Buyers are then faced with the choice of whether they commit their capital into larger, syndicated opportunities or whether they seek out a sole buyer opportunity in the mid- and lower mid-markets, for example.

“What you’re seeing is a bunch of buyers raising their hands to say, yes, we want to be in more relevant deals. When I go fundraise, I don’t want to show a bunch of deals that are syndicated, I want to show a bunch of deals that I focused my time and attention on to actually negotiate the structure,” Schluter said.

That’s not to say large GP-led secondaries deals aren’t closing. PJT advised New Jersey-based energy fund manager ECP on its continuation fund for US power company Calpine Corporation, which closed in June on $1.6 billion in capital commitments. The transaction was $5.3 billion in total size, according to PJT’s report. A source familiar with the transaction said the $1.6 billion in commitments raised for the transaction didn’t account for non-ECP fund investors in the asset who were offered liquidity as part of the transaction. PJT declined to comment on that point.

However the bar for getting a large deal across the line is a lot higher in the current market, Schluter said, adding: “The path to successful execution of large GP-led transactions is a targeted structured approach rather than simply bringing a deal to market and hoping for the best.”

Bring out the toolkit

Average pricing for buyout portfolios was between 82 percent to 87 percent of reference date net asset value, the report noted. Pricing for all strategies was down 5 to 10 percentage points year-over-year.

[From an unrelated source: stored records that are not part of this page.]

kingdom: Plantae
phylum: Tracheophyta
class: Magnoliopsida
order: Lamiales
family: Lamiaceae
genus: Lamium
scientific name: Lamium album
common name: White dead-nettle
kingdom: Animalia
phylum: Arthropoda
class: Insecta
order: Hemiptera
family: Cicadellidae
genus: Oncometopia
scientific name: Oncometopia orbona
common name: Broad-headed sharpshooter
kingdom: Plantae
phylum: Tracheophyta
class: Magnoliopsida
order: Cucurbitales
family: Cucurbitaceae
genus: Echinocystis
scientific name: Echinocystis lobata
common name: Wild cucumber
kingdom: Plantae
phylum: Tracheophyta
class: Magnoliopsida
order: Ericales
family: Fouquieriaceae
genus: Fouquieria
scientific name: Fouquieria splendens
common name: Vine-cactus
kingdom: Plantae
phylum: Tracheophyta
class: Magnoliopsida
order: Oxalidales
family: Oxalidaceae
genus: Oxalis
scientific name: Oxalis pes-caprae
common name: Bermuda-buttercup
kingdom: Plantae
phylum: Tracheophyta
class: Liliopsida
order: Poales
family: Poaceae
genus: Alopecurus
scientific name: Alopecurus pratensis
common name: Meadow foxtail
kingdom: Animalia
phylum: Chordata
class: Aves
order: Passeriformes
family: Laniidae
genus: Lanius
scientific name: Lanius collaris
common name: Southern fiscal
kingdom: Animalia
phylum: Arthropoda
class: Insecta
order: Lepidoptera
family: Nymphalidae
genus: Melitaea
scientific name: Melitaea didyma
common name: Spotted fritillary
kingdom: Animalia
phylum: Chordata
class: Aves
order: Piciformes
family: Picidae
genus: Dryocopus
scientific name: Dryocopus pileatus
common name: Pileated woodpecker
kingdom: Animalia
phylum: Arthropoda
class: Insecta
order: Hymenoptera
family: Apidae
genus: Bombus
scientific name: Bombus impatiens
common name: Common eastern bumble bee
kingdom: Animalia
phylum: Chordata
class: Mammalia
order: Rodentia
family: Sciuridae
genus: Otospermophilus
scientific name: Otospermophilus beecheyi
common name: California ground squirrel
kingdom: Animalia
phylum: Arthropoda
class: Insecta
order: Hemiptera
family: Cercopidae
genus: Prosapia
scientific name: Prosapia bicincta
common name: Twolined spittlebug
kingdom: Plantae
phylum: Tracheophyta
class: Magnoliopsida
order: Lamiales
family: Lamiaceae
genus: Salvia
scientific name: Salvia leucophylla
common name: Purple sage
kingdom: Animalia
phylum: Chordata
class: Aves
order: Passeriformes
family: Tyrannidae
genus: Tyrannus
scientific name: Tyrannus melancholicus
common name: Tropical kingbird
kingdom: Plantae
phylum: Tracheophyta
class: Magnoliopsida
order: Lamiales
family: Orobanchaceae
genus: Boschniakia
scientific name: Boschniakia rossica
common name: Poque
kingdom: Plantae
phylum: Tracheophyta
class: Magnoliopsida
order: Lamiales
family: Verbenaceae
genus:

Regardless, there is a consistent flow of LPs looking to leverage the secondaries market this year, Schluter said.

“What that [pricing] range doesn’t really highlight is … there’s some form of structure that’s being instituted to sort of maximise that pricing. Whether that is preferred structures or just simple deferrals – those are the tools in the toolkits that are being used by secondaries investors to effectively put their best foot forward from a pricing perspective.”